Three elements of the exercise plan are reflected in Vineland: FEMA's coordination of other agencies; the plan's anticipation of "civil disturbances, major demonstrations, and strikes"; and the "arrest of certain unidentified segments of the population, and the imposition of martial rule."92 First, Hector refers to the coordination between FEMA and other law enforcement agencies in the exercise in conversation with Frenesi:
Brock has taken over the airport in Vineland with a whole fuckin army unit, and he seems to be waitin for somethin. Now what do you suppose that could be? Some think it's the dope crops, 'cause he is coordinating with CAMP and their vigilantes.Some think it's more romantic than that.93
Hector's speculations as to what Brock might be waiting for constitute an effective meditation on paranoia. We should notice, too, that the reader is included along with Frenesi in his second-person question, "[n]ow what do you suppose that could be?"94 Hector presents us with two possible explanations; the first, that Brock is waiting for the dope crops, holds out the comfort of a known narrative. But the true paranoid will hardly be satisfied with such a simple explanation. Equally unsatisfied with that explanation is Hector himself, who offers the second, ominously undefined possibility, which is somehow "more romantic than that."
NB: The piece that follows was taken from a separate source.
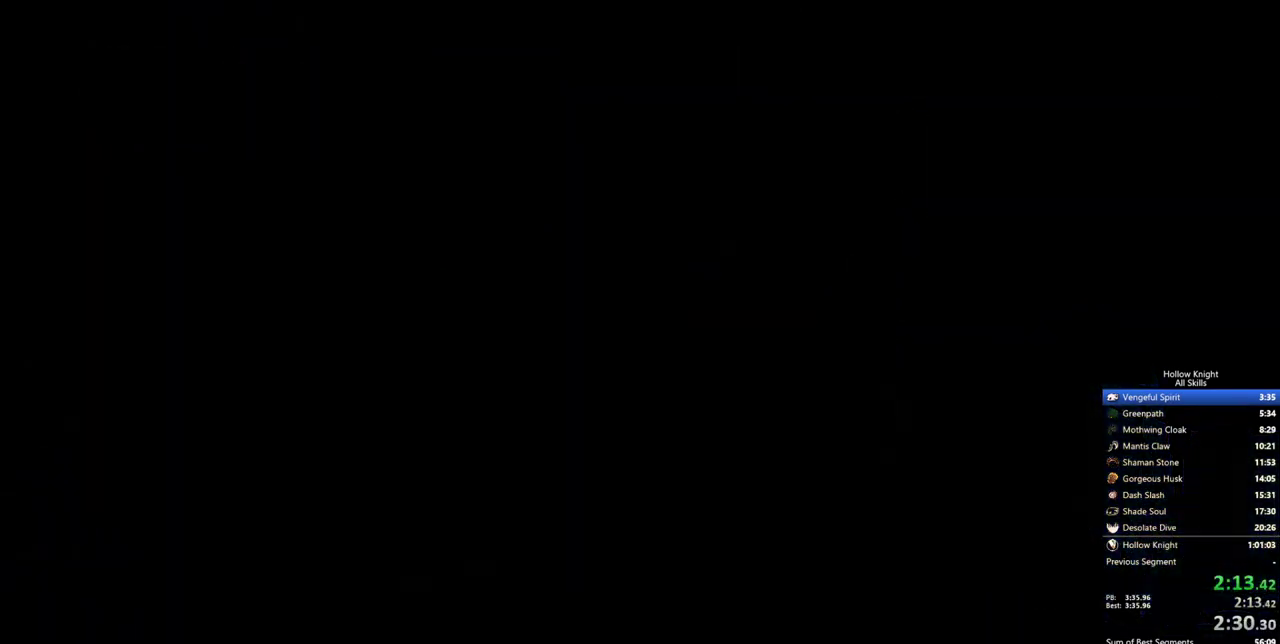
{"keys": ["right"], "events": []}
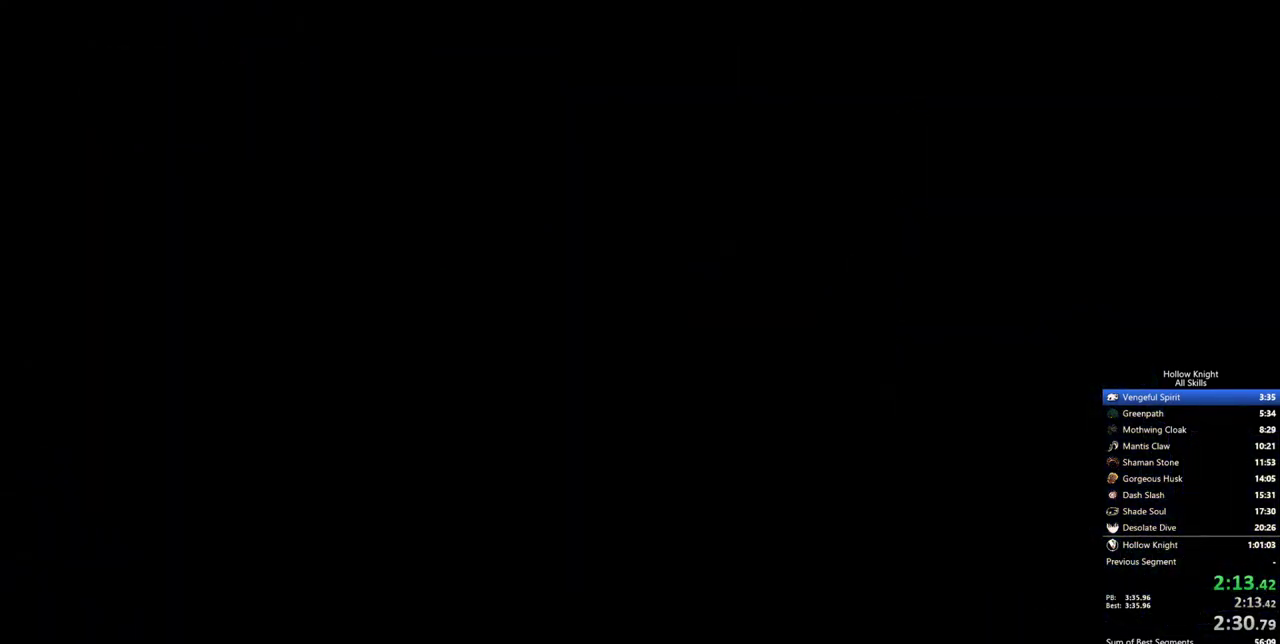
{"keys": ["right"], "events": []}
Second, the Rex-84 Explan's anticipation of "civil disturbances, major demonstrations and strikes" recalls not only the 1894 Pullman strike, Roosevelt's ban on labor strikes for the duration of World War II, and Truman's attempted seizure of the steel mills, but also civil unrest on many campuses during the Vietnam War (condensed for purposes of the novel into activities at The College of the Surf).
Third, the "arrest of certain unidentified segments of the population, and the imposition of martial rule" recalls two notorious measures from World War II, not only the internment of Japanese-Americans, but also the imposition of martial law in Hawaii. These two measures are given extensive, though apparently parodic, treatment earlier in Vineland, via Mirage, the astrologer from 24fps, who has maintained occasional contact with Zipi Pisk, Ditzah's sister. As is so often the case in Pynchon, however, what first appears parodic turns out to be not only thematic, but factual.
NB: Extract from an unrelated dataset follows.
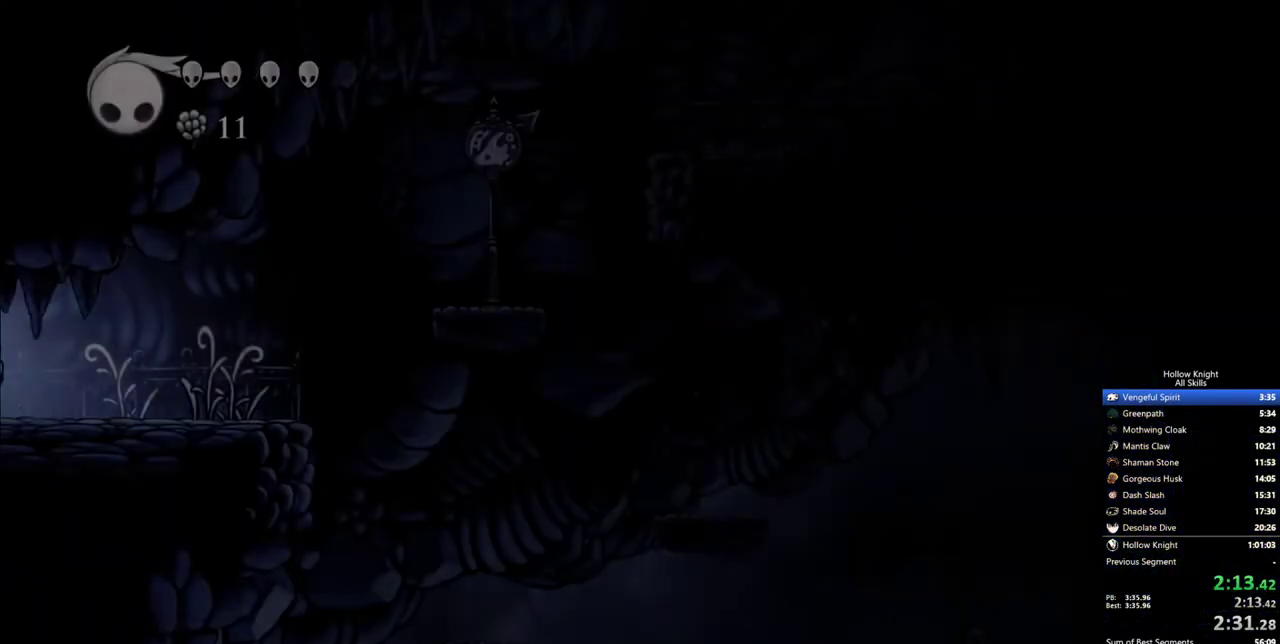
{"keys": ["right"], "events": [[400, "nail", "down"], [483, "nail", "up"]]}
By the time Mirage's information reaches Ditzah, DL, and Prairie, it is already a week old. What little exposition Pynchon provides concerning Mirage at first seems to be simply another part of the parody, but in retrospect, her background suggests that she has a real gift. After the 24fps debacle, Mirage had "[d]etermined to deny all she had learned by way of the stars, ... to resubmerge in the simple meat suffocation of ... [her] family."95 But Mirage has since learned that "it was the stars that had chosen her, and her fate after all would be to read them to others":
This summer something secret and momentous was turning beneath the visible everyday ... Pluto, which had been retrograde, was making a station, appearing to pause before going direct again. For most planets this would be a change for the better, but for the ruler of the Land of Death, retrograde was the best it ever got--then, people with power, instead of using it for short-term and sooner or later harmful ends, had a chance, at least, while Pluto soared backward against the ground of stars, to learn mercy and wisdom in applying it[....] But this summer all that, according to Mirage, was ending. Pluto was about to get back to its ancient underworld and nihilistic ways, also known as Business As Usual.96
The parodic element of this sequence is clearly aimed at Nancy Reagan, whose trips to her astrologer prompted speculation about who was really directing U.S. policy. Such speculation would have obvious appeal for a writer who detailed a Nazi seance with Walter Rathenau in Gravity's Rainbow.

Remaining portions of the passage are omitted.